• GOAL OF THE EXERCISE
Put every line of the data below into a numbered list, one line per item, omitting blank lines.
-- Begin --
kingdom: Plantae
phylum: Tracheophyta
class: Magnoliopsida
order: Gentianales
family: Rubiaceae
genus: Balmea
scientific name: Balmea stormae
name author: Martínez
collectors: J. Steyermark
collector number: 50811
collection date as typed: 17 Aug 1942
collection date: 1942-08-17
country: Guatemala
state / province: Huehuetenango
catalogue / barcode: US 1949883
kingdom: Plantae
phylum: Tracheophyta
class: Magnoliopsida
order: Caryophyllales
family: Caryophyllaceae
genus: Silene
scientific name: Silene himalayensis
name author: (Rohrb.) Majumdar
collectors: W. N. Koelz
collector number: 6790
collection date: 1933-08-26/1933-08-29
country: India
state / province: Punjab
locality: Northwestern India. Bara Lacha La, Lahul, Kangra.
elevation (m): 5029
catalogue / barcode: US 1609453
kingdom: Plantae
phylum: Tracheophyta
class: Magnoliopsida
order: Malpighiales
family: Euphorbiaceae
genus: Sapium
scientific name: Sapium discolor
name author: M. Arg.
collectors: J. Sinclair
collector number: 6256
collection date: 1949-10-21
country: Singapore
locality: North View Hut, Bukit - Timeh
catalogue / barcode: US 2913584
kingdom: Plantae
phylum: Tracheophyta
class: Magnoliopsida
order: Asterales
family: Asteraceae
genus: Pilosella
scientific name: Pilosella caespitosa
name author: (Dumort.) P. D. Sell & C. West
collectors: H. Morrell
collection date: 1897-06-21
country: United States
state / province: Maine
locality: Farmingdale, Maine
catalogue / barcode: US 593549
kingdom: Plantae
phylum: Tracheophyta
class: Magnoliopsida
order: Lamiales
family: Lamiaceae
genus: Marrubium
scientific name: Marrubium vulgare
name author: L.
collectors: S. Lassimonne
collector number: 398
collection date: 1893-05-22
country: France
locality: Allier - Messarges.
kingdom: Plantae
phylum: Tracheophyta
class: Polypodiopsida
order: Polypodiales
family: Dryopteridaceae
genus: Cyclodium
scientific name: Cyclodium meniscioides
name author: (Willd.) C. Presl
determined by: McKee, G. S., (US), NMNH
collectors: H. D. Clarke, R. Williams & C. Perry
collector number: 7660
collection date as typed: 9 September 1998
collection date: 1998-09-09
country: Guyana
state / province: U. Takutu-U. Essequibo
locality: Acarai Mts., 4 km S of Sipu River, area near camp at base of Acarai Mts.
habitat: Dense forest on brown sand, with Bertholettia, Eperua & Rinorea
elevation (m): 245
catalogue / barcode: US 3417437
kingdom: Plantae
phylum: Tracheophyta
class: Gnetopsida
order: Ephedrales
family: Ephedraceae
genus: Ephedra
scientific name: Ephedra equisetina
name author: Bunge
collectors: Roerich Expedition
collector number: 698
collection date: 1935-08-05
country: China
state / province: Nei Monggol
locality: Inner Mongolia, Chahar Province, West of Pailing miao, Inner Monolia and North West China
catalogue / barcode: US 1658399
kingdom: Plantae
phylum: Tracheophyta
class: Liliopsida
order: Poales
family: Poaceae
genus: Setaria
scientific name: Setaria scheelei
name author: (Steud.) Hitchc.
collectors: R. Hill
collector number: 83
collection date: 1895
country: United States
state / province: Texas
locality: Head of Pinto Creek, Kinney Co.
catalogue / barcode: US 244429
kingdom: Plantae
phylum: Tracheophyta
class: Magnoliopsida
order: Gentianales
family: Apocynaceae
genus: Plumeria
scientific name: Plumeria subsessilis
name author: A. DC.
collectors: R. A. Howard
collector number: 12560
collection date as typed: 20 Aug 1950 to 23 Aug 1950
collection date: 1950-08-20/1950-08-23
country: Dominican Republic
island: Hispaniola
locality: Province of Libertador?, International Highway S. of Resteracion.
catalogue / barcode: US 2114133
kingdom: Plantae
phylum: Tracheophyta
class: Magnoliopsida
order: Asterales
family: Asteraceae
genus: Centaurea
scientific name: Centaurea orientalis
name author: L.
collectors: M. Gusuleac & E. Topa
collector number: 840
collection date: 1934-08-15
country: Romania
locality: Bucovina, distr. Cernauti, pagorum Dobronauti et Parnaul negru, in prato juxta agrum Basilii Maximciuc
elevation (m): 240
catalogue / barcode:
-- End --
• FULL OUTPUT
1. kingdom: Plantae
2. phylum: Tracheophyta
3. class: Magnoliopsida
4. order: Gentianales
5. family: Rubiaceae
6. genus: Balmea
7. scientific name: Balmea stormae
8. name author: Martínez
9. collectors: J. Steyermark
10. collector number: 50811
11. collection date as typed: 17 Aug 1942
12. collection date: 1942-08-17
13. country: Guatemala
14. state / province: Huehuetenango
15. catalogue / barcode: US 1949883
16. kingdom: Plantae
17. phylum: Tracheophyta
18. class: Magnoliopsida
19. order: Caryophyllales
20. family: Caryophyllaceae
21. genus: Silene
22. scientific name: Silene himalayensis
23. name author: (Rohrb.) Majumdar
24. collectors: W. N. Koelz
25. collector number: 6790
26. collection date: 1933-08-26/1933-08-29
27. country: India
28. state / province: Punjab
29. locality: Northwestern India. Bara Lacha La, Lahul, Kangra.
30. elevation (m): 5029
31. catalogue / barcode: US 1609453
32. kingdom: Plantae
33. phylum: Tracheophyta
34. class: Magnoliopsida
35. order: Malpighiales
36. family: Euphorbiaceae
37. genus: Sapium
38. scientific name: Sapium discolor
39. name author: M. Arg.
40. collectors: J. Sinclair
41. collector number: 6256
42. collection date: 1949-10-21
43. country: Singapore
44. locality: North View Hut, Bukit - Timeh
45. catalogue / barcode: US 2913584
46. kingdom: Plantae
47. phylum: Tracheophyta
48. class: Magnoliopsida
49. order: Asterales
50. family: Asteraceae
51. genus: Pilosella
52. scientific name: Pilosella caespitosa
53. name author: (Dumort.) P. D. Sell & C. West
54. collectors: H. Morrell
55. collection date: 1897-06-21
56. country: United States
57. state / province: Maine
58. locality: Farmingdale, Maine
59. catalogue / barcode: US 593549
60. kingdom: Plantae
61. phylum: Tracheophyta
62. class: Magnoliopsida
63. order: Lamiales
64. family: Lamiaceae
65. genus: Marrubium
66. scientific name: Marrubium vulgare
67. name author: L.
68. collectors: S. Lassimonne
69. collector number: 398
70. collection date: 1893-05-22
71. country: France
72. locality: Allier - Messarges.
73. kingdom: Plantae
74. phylum: Tracheophyta
75. class: Polypodiopsida
76. order: Polypodiales
77. family: Dryopteridaceae
78. genus: Cyclodium
79. scientific name: Cyclodium meniscioides
80. name author: (Willd.) C. Presl
81. determined by: McKee, G. S., (US), NMNH
82. collectors: H. D. Clarke, R. Williams & C. Perry
83. collector number: 7660
84. collection date as typed: 9 September 1998
85. collection date: 1998-09-09
86. country: Guyana
87. state / province: U. Takutu-U. Essequibo
88. locality: Acarai Mts., 4 km S of Sipu River, area near camp at base of Acarai Mts.
89. habitat: Dense forest on brown sand, with Bertholettia, Eperua & Rinorea
90. elevation (m): 245
91. catalogue / barcode: US 3417437
92. kingdom: Plantae
93. phylum: Tracheophyta
94. class: Gnetopsida
95. order: Ephedrales
96. family: Ephedraceae
97. genus: Ephedra
98. scientific name: Ephedra equisetina
99. name author: Bunge
100. collectors: Roerich Expedition
101. collector number: 698
102. collection date: 1935-08-05
103. country: China
104. state / province: Nei Monggol
105. locality: Inner Mongolia, Chahar Province, West of Pailing miao, Inner Monolia and North West China
106. catalogue / barcode: US 1658399
107. kingdom: Plantae
108. phylum: Tracheophyta
109. class: Liliopsida
110. order: Poales
111. family: Poaceae
112. genus: Setaria
113. scientific name: Setaria scheelei
114. name author: (Steud.) Hitchc.
115. collectors: R. Hill
116. collector number: 83
117. collection date: 1895
118. country: United States
119. state / province: Texas
120. locality: Head of Pinto Creek, Kinney Co.
121. catalogue / barcode: US 244429
122. kingdom: Plantae
123. phylum: Tracheophyta
124. class: Magnoliopsida
125. order: Gentianales
126. family: Apocynaceae
127. genus: Plumeria
128. scientific name: Plumeria subsessilis
129. name author: A. DC.
130. collectors: R. A. Howard
131. collector number: 12560
132. collection date as typed: 20 Aug 1950 to 23 Aug 1950
133. collection date: 1950-08-20/1950-08-23
134. country: Dominican Republic
135. island: Hispaniola
136. locality: Province of Libertador?, International Highway S. of Resteracion.
137. catalogue / barcode: US 2114133
138. kingdom: Plantae
139. phylum: Tracheophyta
140. class: Magnoliopsida
141. order: Asterales
142. family: Asteraceae
143. genus: Centaurea
144. scientific name: Centaurea orientalis
145. name author: L.
146. collectors: M. Gusuleac & E. Topa
147. collector number: 840
148. collection date: 1934-08-15
149. country: Romania
150. locality: Bucovina, distr. Cernauti, pagorum Dobronauti et Parnaul negru, in prato juxta agrum Basilii Maximciuc
151. elevation (m): 240
152. catalogue / barcode:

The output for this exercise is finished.